Véganisme : Il s'agit davantage d'un mode de vie. Comme les végétaliens, les gens ne mangent aucun produit d'origine animale. Par contre, le concept de respect des animaux s'étend à d'autres sphères de vie. Ils ne portent pas de cuir, de fourrure, de laine, ni de soie. Les adeptes de ce mouvement s'auto-qualifient de véganes. C'est ce terme qui a été retenu dans le texte.

Une communauté rabaissée

Il y a peu de recherche sur la question spécifique des véganes et de la santé mentale et Anne-Sophie Cardinal aimerait contribuer à ce champ de recherche. Quelques études traitent de végéphobie, qui désigne le rejet du végétarisme, et de « microagressions » envers la communauté.

L'exclusion et le rejet sont désignés comme des « microagressions ».

Atelier « Qu'en est-il du bien-être psychologique des véganes? » au café Venosa, à Montréal.

Atelier «Qu'en est-il du bien-être psychologique des véganes?» au café Venosa, à Montréal.

Photo : Radio-Canada/Anne-Marie Provost

« Juste à Noël, quand je dis à ma famille que je ne mange pas le même repas qu'eux, cela suscite beaucoup d'incompréhension. Quelques-uns ont été ouverts, mais il y a eu beaucoup de fermeture. Rapidement, on veut aller chercher de l'aide. C'est une minorité très rabaissée », affirme Nicolas Pucci-Barbeau.

De son côté, Patrick Drolet-Savoie, qui participait également à la conférence, trouve parfois lourdes les blagues qui circulent sur les réseaux sociaux.

Ce que ces blagues ont en commun, c'est que c'est systématiquement négatif. C'est toujours pour rabaisser le message. La répétition, l'aspect négatif, il y a un côté presque harcelant.

Patrick Drolet-Savoie

Plusieurs végétaliens et végétariens considèrent ces comportements comme un mécanisme de défense de la part des gens qui consomment de la viande.

Refuges pour animaux

Certains ne lisent plus les commentaires et évitent les contacts blessants. D'autres ne regardent pas les documentaires et masquent les images de souffrance animale. Et ils sont plusieurs à aller faire du bénévolat dans des refuges qui réhabilitent des animaux.
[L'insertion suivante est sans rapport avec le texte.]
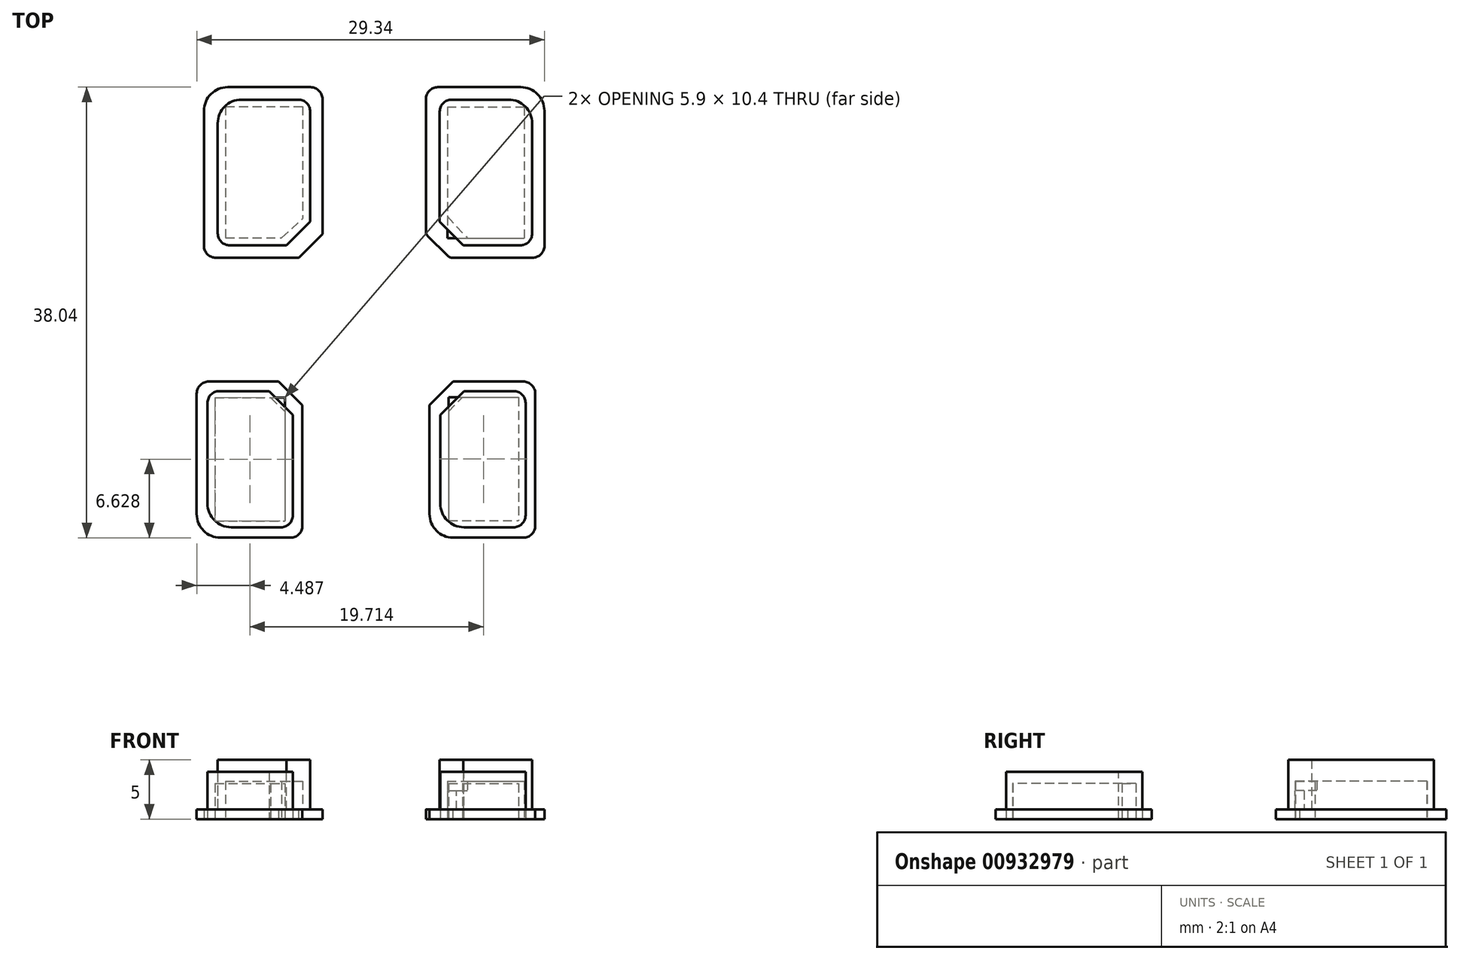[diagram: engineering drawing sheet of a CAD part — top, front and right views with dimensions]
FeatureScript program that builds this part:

« Nous sommes sensibles à la souffrance des animaux, alors quand nous allons dans un refuge, on y revient avec des images d'animaux bien traités et heureux, ça contrecarre les autres images », affirme Patrick Drolet-Savoie. Il est allé donner un coup de main le temps d'une journée au Refuge pour chevaux RR, situé à la frontière du Québec et de l'Ontario.

Sur le site, on indique qu'il s'agit d'un organisme de bienfaisance à but non lucratif qui « sauve, réhabilite, et trouve des familles d'accueil non seulement pour les chevaux abusés, négligés et/ou abandonnés, mais aussi pour les bovins, moutons, chèvres, porcs, poulets, canards, lapins, chiens, chats, rongeurs et oiseaux domestiques ».

On retrouve également un refuge au Québec dans le Bas-Saint-Laurent, ainsi que quelques sanctuaires pour animaux aux États-Unis.

Woodstock Farm Sanctuary

Woodstock Farm Sanctuary

Photo : photo courtoisie

Anne-Sophie Cardinal a passé quelques jours récemment au Woodstock Farm Sanctuary, dans l'État de New York.

Le but est de s'occuper des animaux et de les sortir de l'industrie. Au sanctuaire où j'étais, il y a une vache, Fawn, qui s'est cassé les deux pattes en tombant d'un camion.

Anne-Sophie Cardinal

Les centres ont également comme mission d'éduquer le grand public sur les abus commis sur les animaux de la ferme.